* Start TEXT SHOWN *
I used lambda function to pass it to std::condition_variable wait() function, but that is not the case. I use lambda functions that don't receive any parameters, and everything is absolutely clear for me. But I totally don't understand how is used lamdba function that have parameters list. Show lambda with parameters are used? How to pass parameters to them?
Show lambda with parameters are used? How to pass parameters to them?
It works exactly like with any other type of callable object:
#include <iostream>
int main()
{
auto l = [] (int i) { std::cout << "The answer is " << i; };
l(42);
}
Also notice, that you do not need to store a lambda in a variable in order to invoke it. The following is an alternative way to rewrite the above program:
#include <iostream>
int main()
{
[] (int i) { std::cout << "The answer is " << i; } (42);
// ^^^^
// Invoked immediately!
}
The type of a lambda function (the so-called "lambda closure") is defined by the compiler, and is a functor with a call operator whose signature is the one you specify when defining the lambda. Therefore, you call a lambda exactly as you would call a functor (i.e. exactly as you would call a function - or any callable object).
* End TEXT SHOWN *
* Start SUPPLIED MATERIAL *
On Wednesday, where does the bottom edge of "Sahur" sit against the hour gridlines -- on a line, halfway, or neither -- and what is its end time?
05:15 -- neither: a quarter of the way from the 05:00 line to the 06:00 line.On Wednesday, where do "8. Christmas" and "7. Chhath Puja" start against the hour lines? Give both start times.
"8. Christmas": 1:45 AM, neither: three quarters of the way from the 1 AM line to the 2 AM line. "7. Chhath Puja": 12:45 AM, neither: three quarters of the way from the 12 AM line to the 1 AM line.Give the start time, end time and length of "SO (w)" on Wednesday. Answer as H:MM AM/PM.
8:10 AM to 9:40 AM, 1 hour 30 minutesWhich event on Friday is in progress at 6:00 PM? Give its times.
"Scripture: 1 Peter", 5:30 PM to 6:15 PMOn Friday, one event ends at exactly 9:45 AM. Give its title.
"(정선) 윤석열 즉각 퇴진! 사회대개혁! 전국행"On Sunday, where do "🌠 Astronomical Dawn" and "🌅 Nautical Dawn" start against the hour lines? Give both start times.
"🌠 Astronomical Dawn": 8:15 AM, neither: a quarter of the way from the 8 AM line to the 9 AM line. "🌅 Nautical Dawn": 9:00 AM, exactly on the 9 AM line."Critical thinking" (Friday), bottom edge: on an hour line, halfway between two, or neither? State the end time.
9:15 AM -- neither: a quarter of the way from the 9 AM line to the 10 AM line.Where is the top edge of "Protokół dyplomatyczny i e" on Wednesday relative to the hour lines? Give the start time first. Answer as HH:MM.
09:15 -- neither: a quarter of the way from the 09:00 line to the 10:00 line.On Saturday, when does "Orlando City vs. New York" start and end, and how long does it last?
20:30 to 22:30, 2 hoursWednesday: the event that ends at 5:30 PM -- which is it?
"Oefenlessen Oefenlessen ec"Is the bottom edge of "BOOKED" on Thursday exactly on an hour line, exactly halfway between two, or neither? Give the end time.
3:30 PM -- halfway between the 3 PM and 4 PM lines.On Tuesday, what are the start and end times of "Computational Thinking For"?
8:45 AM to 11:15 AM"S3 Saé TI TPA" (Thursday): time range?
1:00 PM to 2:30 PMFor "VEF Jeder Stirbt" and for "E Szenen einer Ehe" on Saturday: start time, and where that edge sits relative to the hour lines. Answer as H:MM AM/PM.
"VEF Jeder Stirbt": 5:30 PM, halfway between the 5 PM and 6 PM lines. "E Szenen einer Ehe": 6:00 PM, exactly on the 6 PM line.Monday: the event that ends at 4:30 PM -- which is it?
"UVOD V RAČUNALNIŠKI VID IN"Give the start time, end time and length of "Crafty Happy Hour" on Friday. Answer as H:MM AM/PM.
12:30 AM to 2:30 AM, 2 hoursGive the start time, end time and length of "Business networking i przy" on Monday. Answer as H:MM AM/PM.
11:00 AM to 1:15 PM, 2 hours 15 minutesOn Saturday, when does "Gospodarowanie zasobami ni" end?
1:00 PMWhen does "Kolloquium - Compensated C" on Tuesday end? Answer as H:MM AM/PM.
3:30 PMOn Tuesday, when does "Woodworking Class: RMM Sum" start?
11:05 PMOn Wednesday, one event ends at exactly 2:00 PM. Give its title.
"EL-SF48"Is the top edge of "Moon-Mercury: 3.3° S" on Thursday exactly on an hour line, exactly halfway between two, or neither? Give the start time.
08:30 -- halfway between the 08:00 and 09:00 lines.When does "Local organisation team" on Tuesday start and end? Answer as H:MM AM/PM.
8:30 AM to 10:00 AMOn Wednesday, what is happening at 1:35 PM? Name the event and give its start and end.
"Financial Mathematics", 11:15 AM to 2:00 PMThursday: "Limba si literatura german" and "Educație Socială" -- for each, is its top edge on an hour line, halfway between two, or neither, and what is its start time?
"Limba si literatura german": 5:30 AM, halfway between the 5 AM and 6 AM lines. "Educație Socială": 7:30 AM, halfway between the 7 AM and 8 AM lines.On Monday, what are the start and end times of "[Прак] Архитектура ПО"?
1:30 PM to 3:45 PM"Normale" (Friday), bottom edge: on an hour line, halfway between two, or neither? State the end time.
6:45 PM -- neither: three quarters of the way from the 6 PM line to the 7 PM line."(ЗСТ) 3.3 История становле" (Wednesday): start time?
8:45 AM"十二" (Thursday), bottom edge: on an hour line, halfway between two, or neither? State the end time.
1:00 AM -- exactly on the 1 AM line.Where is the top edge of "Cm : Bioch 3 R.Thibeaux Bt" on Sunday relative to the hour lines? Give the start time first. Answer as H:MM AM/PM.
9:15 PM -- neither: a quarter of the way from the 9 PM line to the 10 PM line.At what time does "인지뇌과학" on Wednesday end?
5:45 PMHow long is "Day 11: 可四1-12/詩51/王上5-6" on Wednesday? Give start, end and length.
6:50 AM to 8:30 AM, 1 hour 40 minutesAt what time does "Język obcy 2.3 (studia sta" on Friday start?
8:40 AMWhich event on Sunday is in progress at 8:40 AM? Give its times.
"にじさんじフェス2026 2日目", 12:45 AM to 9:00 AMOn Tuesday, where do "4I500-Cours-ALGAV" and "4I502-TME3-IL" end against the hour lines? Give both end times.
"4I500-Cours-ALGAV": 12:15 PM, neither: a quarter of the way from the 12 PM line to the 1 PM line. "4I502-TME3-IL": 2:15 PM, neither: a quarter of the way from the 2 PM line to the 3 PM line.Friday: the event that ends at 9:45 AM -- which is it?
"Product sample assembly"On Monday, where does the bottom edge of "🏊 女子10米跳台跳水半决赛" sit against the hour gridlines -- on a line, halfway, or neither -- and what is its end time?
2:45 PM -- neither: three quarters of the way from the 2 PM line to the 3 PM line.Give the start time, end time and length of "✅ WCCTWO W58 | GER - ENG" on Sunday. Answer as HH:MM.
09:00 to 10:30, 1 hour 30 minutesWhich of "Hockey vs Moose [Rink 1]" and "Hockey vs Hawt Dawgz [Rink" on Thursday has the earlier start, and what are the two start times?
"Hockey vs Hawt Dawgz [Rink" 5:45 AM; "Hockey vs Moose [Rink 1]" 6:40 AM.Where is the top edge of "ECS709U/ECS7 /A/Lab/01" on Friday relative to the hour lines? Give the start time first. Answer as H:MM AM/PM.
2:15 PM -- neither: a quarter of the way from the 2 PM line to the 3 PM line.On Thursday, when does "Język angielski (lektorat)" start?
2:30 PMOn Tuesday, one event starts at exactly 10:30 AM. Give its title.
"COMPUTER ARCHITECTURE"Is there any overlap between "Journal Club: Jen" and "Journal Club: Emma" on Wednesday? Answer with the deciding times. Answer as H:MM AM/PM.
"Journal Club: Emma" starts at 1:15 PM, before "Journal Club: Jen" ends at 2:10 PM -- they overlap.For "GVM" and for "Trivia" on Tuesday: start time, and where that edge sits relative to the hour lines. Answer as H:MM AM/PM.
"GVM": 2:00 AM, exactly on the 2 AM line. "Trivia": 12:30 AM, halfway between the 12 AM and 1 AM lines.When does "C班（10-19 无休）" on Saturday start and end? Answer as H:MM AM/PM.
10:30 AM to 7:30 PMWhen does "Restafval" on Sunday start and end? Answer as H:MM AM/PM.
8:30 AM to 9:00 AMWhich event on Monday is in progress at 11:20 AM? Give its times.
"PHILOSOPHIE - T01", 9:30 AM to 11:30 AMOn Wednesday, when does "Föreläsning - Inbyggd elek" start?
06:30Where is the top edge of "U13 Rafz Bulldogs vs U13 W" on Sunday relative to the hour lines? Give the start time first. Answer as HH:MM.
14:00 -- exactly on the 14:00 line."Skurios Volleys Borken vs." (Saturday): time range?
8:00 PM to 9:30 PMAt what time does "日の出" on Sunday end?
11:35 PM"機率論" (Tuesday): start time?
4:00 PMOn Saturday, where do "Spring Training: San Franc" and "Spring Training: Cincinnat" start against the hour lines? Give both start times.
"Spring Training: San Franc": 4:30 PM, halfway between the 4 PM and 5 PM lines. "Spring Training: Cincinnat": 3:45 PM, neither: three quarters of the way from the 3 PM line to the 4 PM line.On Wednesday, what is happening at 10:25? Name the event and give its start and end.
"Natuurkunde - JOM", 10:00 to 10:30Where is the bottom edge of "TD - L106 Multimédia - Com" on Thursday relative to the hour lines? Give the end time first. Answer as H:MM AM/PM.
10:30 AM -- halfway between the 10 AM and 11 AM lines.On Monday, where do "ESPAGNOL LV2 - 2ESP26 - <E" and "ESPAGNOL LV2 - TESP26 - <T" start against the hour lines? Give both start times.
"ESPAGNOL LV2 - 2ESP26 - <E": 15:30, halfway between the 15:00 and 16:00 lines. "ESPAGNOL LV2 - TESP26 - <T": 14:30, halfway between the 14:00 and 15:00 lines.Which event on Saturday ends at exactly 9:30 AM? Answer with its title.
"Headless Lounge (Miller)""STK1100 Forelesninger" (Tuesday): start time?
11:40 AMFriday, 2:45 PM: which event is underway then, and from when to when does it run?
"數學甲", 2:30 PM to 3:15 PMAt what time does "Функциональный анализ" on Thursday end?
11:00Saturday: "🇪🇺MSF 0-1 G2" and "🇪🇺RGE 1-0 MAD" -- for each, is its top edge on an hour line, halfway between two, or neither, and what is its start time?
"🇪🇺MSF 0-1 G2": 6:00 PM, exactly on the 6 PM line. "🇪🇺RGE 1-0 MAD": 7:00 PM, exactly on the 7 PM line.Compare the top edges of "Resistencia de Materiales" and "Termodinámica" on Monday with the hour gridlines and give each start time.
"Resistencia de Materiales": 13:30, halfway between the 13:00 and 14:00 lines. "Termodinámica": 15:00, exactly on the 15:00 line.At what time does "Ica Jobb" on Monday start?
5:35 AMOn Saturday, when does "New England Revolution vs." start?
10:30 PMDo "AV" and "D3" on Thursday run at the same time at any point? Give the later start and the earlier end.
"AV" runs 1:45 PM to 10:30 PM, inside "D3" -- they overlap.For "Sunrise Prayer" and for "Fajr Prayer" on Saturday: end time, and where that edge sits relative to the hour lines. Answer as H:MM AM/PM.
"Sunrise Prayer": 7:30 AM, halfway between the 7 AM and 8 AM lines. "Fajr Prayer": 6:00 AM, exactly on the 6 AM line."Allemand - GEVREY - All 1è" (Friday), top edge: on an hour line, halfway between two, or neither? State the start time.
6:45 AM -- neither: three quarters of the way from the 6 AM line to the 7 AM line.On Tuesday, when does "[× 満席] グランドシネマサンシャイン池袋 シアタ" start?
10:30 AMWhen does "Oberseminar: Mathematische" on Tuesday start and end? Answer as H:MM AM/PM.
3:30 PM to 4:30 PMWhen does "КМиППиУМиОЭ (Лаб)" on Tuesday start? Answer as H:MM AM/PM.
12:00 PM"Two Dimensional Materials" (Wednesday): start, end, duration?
* End SUPPLIED MATERIAL *
▶ **WHAT IS ASKED**: Reproduce the whole C++ lambda thread above, word for word, with nothing left out.

▶ **FINISHED EXERCISE**:
I used lambda function to pass it to std::condition_variable wait() function, but that is not the case. I use lambda functions that don't receive any parameters, and everything is absolutely clear for me. But I totally don't understand how is used lamdba function that have parameters list. Show lambda with parameters are used? How to pass parameters to them?
Show lambda with parameters are used? How to pass parameters to them?
It works exactly like with any other type of callable object:
#include <iostream>
int main()
{
auto l = [] (int i) { std::cout << "The answer is " << i; };
l(42);
}
Also notice, that you do not need to store a lambda in a variable in order to invoke it. The following is an alternative way to rewrite the above program:
#include <iostream>
int main()
{
[] (int i) { std::cout << "The answer is " << i; } (42);
// ^^^^
// Invoked immediately!
}
The type of a lambda function (the so-called "lambda closure") is defined by the compiler, and is a functor with a call operator whose signature is the one you specify when defining the lambda. Therefore, you call a lambda exactly as you would call a functor (i.e. exactly as you would call a function - or any callable object).